Task requirements:
1. Translate this sentence from the Divergence #1 review into Spanish: "Batman gets top billing, as he often does these days."
2. Continue the Divergence #1 review after its final sentence.

** Opening Provided text block **

Tag Archives: Chris Kent

A Divergence #1 Review – The New Batman, a New Era for Superman, and More Mobius

Divergence #1 (2015)TITLE: Divergence #1
AUTHORS: Scott Snyder, Gene Luen Yang, Geoff Johns.
PENCILLERS: Greg Capullo, John Romita Jr., Jason Fabok.
PUBLISHER: DC Comics
PRICE: Free Comic Book Day Release
RELEASED: May 2, 2015

By Levi Sweeney
Staff Writer, Grand X

This year, we actually got something nice from DC for Free Comic Book Day. Not only do we have three talented writers matched with three equally talented artists, but the three mini-stories we’re given are actually pretty amazing! Snyder, Yang, and Johns are all in top form today, and if these stories are any indication of what’s to come post-Convergence, then I think I might just take a look.

Divergence #1 seeks to set up the new status quo for Batman, Superman, and the Justice League after Convergence. Batman gets top billing, as he often does these days. In “The Rookie”, Gotham City without Batman has thankfully not descended into chaos and fire following the events of Batman #40. It’s actually pretty refreshing to see Gotham at peace for once, though the narrating TV reporter speaks of unhealed wounds. Indeed, Capullo treats us to a beautiful splash page of a crowd of Gothamites shining miniature Bat Signals in the sky, looking positively sullen.

** Closing Provided text block **
** Opening Data provided block **

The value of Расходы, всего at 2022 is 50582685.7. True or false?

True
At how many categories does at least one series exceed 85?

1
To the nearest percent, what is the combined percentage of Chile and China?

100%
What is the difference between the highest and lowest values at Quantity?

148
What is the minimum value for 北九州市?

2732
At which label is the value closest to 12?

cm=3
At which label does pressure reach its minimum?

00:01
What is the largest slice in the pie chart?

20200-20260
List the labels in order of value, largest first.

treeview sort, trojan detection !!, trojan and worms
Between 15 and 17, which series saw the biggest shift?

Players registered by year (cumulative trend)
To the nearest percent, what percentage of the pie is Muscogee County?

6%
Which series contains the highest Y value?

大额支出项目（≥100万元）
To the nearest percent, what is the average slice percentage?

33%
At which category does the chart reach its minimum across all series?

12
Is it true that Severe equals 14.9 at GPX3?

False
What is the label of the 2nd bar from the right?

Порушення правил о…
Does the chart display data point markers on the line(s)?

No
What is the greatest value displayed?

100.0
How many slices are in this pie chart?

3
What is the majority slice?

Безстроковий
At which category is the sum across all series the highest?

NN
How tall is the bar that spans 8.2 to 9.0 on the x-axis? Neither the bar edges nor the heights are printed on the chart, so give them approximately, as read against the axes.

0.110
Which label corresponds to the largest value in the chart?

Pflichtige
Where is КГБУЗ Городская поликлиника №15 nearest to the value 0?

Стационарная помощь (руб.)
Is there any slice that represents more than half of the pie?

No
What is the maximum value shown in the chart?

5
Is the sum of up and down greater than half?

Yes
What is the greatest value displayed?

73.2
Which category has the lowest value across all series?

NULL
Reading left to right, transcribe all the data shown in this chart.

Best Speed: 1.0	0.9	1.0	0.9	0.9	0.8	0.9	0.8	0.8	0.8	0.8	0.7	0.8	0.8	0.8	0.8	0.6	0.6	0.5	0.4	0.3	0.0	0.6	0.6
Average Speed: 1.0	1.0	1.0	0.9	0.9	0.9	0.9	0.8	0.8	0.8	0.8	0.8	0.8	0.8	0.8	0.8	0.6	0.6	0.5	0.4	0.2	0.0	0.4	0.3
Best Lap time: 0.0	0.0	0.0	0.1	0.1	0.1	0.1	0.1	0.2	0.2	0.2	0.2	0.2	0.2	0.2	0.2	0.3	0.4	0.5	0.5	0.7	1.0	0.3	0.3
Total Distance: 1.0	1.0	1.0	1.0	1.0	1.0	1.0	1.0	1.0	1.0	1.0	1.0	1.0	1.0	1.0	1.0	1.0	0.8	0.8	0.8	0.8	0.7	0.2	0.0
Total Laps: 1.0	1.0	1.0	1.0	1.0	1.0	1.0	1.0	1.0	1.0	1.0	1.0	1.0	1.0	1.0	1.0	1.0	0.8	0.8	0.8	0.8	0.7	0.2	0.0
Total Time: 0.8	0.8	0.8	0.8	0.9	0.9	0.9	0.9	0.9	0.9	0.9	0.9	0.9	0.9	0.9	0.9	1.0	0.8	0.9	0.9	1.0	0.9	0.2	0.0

** Closing Data provided block **

Responses per task:
1. Batman recibe el papel protagónico, como suele ocurrir hoy en día.

2.
Batman, Divergence, Greg CapulloBut all hope is not lost! The Hillary Clinton-esque Geri Powers appears to reassure the citizens of Gotham City that a new Batman is about to be born. Who’s behind the cowl this time? I think I’ll leave that for you readers to find out for yourselves. But I’ll tell you this: It’s equal parts astounding and amusing. It was also nice to see the seeming end of Batman through the point-of-view of the ordinary, mundane folks like the reporters and cops. The inner circle of the Bat-family is nowhere in sight, except for the new “Batman.”

In “Exposed,” we’re introduced to Gene Luen Yang’s take on Superman. We start with Clark Kent and Jimmy Olsen chatting sometime after Clark’s had his secret identity outed by Lois Lane. To top it all off, he’s operating with weakened powers. In my opinion, Superman has behaved in pretty much every single New 52 appearance as an irrepressible jerkhat. This includes Geoff Johns’ run on Justice League, which features Superman and his fellow heroes engaging in petulant bickering while, you know, saving the world.

Divergence #1, Superman, John Romita Jr. So Superman here is kind of a jerk, understandably so. But he then beats up this super-strong thug who tries to kill him and some innocent bystanders. At least he tried to avoid the fight, and he actually saved some people. Jimmy Olsen then plasters pictures of the fight all over social media, and excrement hits the fan for the Man of Steel. He then tells off Lois Lane when she tries to help him.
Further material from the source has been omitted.